In his later work Borgdorff has focused on the criteria for assessment of artistic research, and on the relationship between artistic research and science and technology studies (STS).

== Criticism ==
Borgdorff’s work has been criticized by some as inimical to art practice and to facilitate an objectionable form of academization of art.
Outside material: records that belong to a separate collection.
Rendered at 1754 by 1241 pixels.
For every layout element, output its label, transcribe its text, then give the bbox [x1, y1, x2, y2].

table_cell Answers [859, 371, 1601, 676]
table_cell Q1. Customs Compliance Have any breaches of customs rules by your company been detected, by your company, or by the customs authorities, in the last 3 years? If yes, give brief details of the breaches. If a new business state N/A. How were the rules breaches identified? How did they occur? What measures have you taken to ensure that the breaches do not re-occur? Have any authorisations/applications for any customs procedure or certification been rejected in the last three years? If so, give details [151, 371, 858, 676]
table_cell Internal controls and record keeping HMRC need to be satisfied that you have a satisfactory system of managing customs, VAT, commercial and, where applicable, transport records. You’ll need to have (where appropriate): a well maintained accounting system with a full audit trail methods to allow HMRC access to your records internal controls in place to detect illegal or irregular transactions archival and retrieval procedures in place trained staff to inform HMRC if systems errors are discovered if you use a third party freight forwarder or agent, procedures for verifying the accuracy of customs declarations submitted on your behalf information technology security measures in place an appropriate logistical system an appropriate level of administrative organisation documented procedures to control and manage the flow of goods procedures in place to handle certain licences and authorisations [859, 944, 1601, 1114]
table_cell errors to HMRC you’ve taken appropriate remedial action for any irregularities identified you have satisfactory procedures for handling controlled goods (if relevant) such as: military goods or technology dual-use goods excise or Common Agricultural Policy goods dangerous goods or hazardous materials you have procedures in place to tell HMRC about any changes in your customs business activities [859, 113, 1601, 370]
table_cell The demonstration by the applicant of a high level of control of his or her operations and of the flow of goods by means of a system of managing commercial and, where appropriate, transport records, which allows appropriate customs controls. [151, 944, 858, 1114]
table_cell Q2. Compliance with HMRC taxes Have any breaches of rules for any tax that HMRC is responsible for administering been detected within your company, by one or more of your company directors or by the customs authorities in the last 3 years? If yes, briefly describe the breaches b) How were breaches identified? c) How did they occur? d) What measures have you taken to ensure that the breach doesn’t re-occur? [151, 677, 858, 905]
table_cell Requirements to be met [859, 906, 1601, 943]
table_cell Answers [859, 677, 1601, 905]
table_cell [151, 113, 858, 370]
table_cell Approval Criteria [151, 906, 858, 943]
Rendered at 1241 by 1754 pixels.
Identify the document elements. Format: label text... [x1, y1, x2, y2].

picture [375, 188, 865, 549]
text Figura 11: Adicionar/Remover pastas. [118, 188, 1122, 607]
== Books authored or edited ==

- Dialogues between Artistic Research and Science and Technology Studies, ed. By Henk Borgdorff, Peter Peters and Trevor Pinch. London/New York: Routledge 2020
- The Exposition of Artistic Research: Publishing Art in Academia, ed. by Michael Schwab and Henk Borgdorff. Leiden: Leiden University Press, 2013
- The Conflict of the Faculties: Perpectives on Artistic Research and Academia. Leiden: Leiden University Press, 2012
- Denken in Kunst: Theorie en reflectie in het kunstonderwijs [Thinking in Art: Theory and Reflection in Higher Arts Education], ed. by Henk Borgdorff and Peter Sonderen. Leiden: Leiden University Press, 2012
- Artistic Research within the Fields of Science (Sensuous Knowledge 06). Bergen, Bergen National Academy of the Arts 2009.
- The Debate on Research in the Arts (Sensuous Knowledge 02), Bergen, Bergen National Academy of the Arts (2006).